** SOURCE PASSAGE follows **

Located in the west corner of the Tuileries Gardens next to Place de la Concorde in Paris stands Musée de l’Orangerie, an art museum most famous for its exhibition of Claude Monet’s Water Lilies; an impressive series of giant panels full of colours and brushstrokes that depict Monet’s flower garden in Giverny. The masterpiece spans eight panels, each two metres high and a total length of 91 metres. The panels are arranged in two oval rooms that form the infinity symbol and allows natural light to enter through the ceiling; a technique Monet suggested that will immerse visitors in a state of grace. The oval rooms were strategically situated on an east-west orientation to place them along the historical axis of Paris which runs from the Arc de Triomphe to the Louvre.

** End of SOURCE PASSAGE **

WORK INSTRUCTION A: Update the passage on the Musée de l'Orangerie between "Located in the" and "to the Louvre.", inclusive, so that "panels" becomes "canvases".
WORK INSTRUCTION B: According to the Musée de l'Orangerie passage, how many panels make up the Water Lilies masterpiece?
WORK INSTRUCTION C: Pick up the Musée de l'Orangerie passage after its last sentence and continue it.

** PROVIDED RECORDS follows **

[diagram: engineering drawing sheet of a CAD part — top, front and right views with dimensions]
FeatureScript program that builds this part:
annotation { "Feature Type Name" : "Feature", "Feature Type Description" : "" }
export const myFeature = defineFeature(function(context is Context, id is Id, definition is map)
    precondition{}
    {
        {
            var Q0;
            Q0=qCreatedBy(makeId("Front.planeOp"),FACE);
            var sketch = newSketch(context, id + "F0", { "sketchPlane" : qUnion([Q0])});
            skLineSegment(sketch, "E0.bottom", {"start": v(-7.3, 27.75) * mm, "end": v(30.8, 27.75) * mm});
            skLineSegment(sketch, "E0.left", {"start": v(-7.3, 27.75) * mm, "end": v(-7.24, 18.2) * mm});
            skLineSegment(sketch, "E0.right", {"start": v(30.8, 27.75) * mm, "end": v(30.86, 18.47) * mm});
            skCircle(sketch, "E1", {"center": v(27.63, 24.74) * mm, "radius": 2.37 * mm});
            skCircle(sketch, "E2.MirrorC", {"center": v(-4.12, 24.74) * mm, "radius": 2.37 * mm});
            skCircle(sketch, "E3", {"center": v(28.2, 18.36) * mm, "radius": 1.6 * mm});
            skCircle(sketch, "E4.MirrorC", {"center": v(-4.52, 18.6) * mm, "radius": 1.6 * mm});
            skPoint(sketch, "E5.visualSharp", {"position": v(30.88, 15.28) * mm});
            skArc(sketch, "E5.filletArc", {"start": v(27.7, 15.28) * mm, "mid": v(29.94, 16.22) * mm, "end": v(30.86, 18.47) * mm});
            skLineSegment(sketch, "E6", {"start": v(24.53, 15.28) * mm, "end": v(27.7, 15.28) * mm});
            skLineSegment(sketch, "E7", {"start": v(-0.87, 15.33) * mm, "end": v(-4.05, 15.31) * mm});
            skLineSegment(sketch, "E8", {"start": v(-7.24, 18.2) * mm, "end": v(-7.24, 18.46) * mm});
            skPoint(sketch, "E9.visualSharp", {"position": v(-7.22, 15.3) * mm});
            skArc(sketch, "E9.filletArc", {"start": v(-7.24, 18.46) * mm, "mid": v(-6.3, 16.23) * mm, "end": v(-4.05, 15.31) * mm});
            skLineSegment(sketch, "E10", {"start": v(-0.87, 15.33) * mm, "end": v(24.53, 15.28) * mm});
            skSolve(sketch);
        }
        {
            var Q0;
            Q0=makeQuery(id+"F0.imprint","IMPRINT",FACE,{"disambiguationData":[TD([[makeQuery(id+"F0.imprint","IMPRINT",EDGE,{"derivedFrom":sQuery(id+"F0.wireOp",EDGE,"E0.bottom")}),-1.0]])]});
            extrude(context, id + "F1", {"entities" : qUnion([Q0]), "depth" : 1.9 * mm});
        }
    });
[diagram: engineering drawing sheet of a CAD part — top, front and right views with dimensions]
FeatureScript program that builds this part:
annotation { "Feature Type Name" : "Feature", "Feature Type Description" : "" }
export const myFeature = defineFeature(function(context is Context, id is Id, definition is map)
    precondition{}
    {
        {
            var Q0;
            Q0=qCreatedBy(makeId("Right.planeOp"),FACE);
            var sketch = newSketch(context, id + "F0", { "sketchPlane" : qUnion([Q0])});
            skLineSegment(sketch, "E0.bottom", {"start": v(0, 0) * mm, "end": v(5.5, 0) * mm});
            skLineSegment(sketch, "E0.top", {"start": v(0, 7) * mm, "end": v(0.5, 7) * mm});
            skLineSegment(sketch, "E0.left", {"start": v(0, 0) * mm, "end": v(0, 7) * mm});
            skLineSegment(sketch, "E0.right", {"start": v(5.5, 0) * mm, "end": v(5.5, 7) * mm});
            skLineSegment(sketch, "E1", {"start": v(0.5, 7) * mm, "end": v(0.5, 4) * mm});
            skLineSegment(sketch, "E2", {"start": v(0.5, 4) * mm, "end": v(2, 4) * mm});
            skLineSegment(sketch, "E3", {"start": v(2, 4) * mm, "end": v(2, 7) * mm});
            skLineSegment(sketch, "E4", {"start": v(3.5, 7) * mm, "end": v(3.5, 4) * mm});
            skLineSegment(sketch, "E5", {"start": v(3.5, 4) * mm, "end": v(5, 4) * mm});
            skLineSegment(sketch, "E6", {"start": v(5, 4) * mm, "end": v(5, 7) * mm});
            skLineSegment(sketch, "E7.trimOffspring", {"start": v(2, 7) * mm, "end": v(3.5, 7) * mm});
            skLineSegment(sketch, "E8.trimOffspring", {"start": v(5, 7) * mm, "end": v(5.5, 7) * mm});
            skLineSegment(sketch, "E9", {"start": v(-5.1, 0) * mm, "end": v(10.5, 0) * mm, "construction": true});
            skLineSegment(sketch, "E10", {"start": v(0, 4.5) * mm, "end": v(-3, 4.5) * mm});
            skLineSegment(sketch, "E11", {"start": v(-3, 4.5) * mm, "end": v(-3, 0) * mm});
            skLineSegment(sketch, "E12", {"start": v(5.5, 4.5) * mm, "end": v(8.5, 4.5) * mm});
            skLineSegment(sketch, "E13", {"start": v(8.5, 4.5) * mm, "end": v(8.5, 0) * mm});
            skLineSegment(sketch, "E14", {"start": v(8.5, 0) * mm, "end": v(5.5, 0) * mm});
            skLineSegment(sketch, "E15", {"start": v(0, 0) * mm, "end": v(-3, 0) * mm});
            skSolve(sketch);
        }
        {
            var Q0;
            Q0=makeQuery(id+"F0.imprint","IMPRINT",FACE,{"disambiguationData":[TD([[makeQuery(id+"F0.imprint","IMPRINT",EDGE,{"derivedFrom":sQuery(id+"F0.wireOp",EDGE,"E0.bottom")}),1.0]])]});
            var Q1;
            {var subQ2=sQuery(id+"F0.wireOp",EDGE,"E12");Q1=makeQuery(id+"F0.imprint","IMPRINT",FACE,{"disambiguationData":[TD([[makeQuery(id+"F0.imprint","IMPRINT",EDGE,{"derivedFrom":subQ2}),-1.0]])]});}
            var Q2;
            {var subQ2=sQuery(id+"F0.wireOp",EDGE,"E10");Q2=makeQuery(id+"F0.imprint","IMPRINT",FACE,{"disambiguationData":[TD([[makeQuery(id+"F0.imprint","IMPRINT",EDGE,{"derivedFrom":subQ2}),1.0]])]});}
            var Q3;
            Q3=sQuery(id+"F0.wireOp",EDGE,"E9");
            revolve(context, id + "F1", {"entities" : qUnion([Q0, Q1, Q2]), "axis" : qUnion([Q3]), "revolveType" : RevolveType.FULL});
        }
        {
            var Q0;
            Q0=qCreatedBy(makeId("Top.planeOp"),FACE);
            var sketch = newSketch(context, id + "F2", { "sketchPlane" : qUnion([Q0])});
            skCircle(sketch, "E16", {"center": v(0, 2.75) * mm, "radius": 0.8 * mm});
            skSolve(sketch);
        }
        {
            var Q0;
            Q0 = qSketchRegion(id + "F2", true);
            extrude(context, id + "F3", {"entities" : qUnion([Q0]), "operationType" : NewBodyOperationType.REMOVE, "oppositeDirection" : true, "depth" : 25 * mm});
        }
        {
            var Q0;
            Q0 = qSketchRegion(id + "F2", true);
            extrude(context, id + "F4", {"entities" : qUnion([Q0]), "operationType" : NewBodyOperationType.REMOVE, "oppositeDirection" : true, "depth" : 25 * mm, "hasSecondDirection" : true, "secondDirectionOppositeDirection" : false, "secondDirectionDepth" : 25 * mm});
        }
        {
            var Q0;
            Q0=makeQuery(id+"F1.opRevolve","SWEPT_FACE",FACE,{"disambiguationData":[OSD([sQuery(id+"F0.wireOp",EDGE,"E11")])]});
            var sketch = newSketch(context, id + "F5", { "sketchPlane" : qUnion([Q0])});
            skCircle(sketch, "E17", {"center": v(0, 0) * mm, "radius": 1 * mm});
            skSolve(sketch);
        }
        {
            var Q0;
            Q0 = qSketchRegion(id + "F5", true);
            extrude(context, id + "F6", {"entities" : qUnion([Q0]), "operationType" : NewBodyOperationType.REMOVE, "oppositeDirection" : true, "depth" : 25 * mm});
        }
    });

** End of PROVIDED RECORDS **

ANSWER SPACE A:
Located in the west corner of the Tuileries Gardens next to Place de la Concorde in Paris stands Musée de l’Orangerie, an art museum most famous for its exhibition of Claude Monet’s Water Lilies; an impressive series of giant canvases full of colours and brushstrokes that depict Monet’s flower garden in Giverny. The masterpiece spans eight canvases, each two metres high and a total length of 91 metres. The canvases are arranged in two oval rooms that form the infinity symbol and allows natural light to enter through the ceiling; a technique Monet suggested that will immerse visitors in a state of grace. The oval rooms were strategically situated on an east-west orientation to place them along the historical axis of Paris which runs from the Arc de Triomphe to the Louvre.

ANSWER SPACE B: Eight panels.

ANSWER SPACE C:
The building was first built as a winter shelter for the orange trees in the garden of the Tuileries Palace in 1852. The building was built like a greenhouse as the southern façade is made of glass to let the light enter, while the opposite side has almost no windows to block the northern winds. Then, from 1871 to 1922, the building was used to host cultural events like music shows, art exhibitions, banquets and contests. Eventually, Georges Clemenceau, former president of the council for the Fine Arts, suggested installing the Water Lilies panels Monet was painting.
Various masterpieces collected by French architect Jean Walter and French art dealer Paul Guillaume are in the basement level of the museum and include works by Paul Cézanne, Henri Matisse, Amedeo Modigliani, Pablo Picasso, Pierre-Auguste Renoir, Henri Rousseau, Alfred Sisley, Chaim Soutine and Maurice Utrillo.